> PAGE EXCERPT:
• • • • •

Before, there were bullets, but at least she had family. Now, there are no bullets, but 11-year-old Nyabol Thok Pol has lost her family. Violence, famine and death have been unrelenting presences in her young life in South Sudan and the surrounding land. Without help, she will know nothing else.
In 2011, when Nyabol was 5, the African country of Sudan split after decades of warfare where officials estimate 2 million people were killed. Even after South Sudan declared its independence in 2013, the world's newest state erupted into its own civil war.
The conflict began as a power struggle between South Sudan's leaders and grew into a feud between two of the biggest ethnic groups, the Nuer and the Dinka.
Reports have likened the conflict in South Sudan to the atrocities perpetrated against citizens in Darfur, Sudan's western region, in the mid-2000s: massacres of innocent people, gang rapes and huts burned to the ground by government-backed militias.
By 2013, Nyabol's family, her parents and two older sisters, fled from Akobo, a South Sudanese city near the Ethiopian border, according to her uncle Michael Bacuth, who came to Spokane as a refugee with his wife and two children in 2006.
On the road to a refugee camp, Bacuth says, Nyabol's parents were shot and killed by soldiers in two separate incidents. The three girls managed to escape, and eventually made it to a refugee camp in Ethiopia. Bacuth learned all of this via phone calls from friends left in Africa, though he felt powerless to help his nieces.

• • • • •

> PROVIDED MATERIAL:
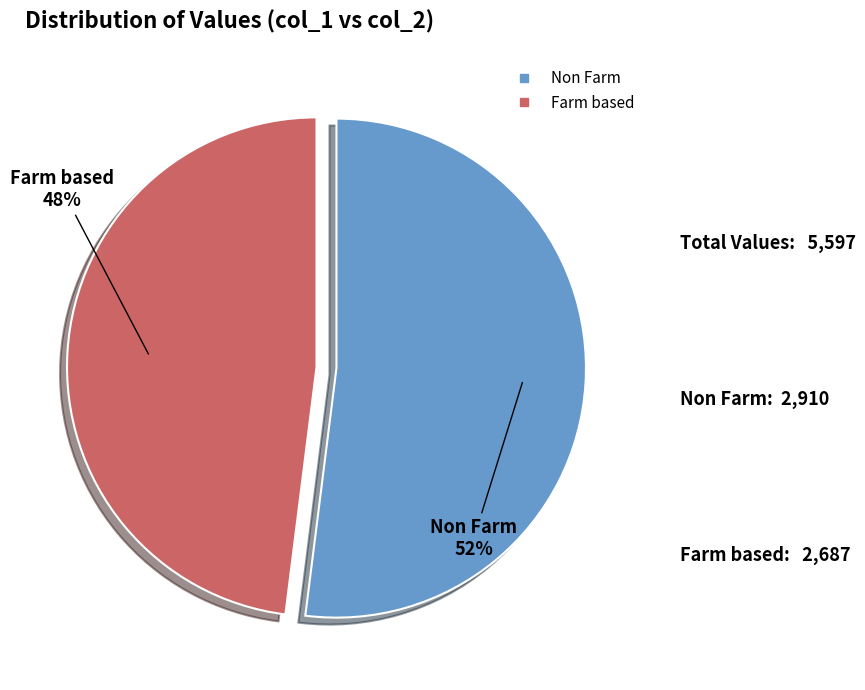

Is there any slice that represents more than half of the pie?

Yes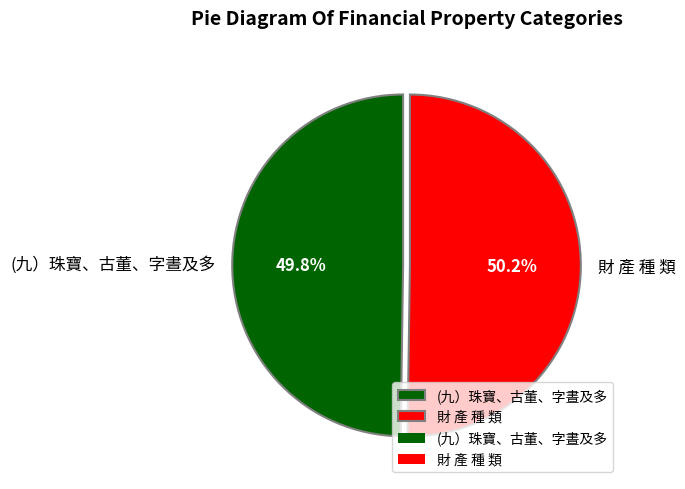

Does any single category account for the majority?

Yes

• • • • •

> REQUIREMENT A: In the article about Nyabol Thok Pol, from which city did her family flee?
> REQUIREMENT B: Extend the article about Nyabol Thok Pol, picking up after its final sentence.

> REPLY A: Akobo, a South Sudanese city near the Ethiopian border.

> REPLY B:
Rebels attacked the camp after the girls' arrival, Bacuth says, and Nyabol fled, leaving her two sisters behind. For three years, her family feared she had been killed, though her body was not found. Bacuth finally received word earlier this year from friends that Nyabol turned up in a refugee camp in Egypt.
Since January, he's been trying to legally bring her to the United States to live with his family. Immigration attorneys say what little options he has could take as long as three years or more, if it's even possible at all.
"Five years is a long time," Bacuth says. "She needs family."
From the living room of his home in Spokane, Bacuth describes how he's worked to ensure his niece's safety and bring her to the U.S. Family photos hang on the wall — one from his wedding day and another of he and his wife, Mary Chol, with their two oldest children when they lived in Sudan.
"From Christmas time," he says. As he talks, a Netflix show is paused on the TV.
A friend called in January to tell him that Nyabol was found, and Bacuth says he began sending money to help pay for food, clothes and a ticket to South Sudan to get her a passport. He asked a friend, who lives in Egypt, if she could stay with him.
"Egypt is good," he says. "Egypt, there is peace there. They don't have war."
But when he asked Vanessa Nelsen, an attorney with World Relief Spokane, how to bring Nyabol to the U.S., he ran into a tangle of red tape.
"Whatever way you look at it, this 11-year-old child doesn't fit into any category that would allow them to petition the government to bring her here," Nelsen tells the Inlander.
Nelsen says family-sponsored visas are only available to spouses, siblings, parents and children of U.S. citizens, though there are a limited number of visas for siblings and adult children. Green-card holders can only sponsor spouses and unmarried children. That contradicts previous statements by President Donald Trump, which have been a source of frustration for Nelsen and other immigration attorneys.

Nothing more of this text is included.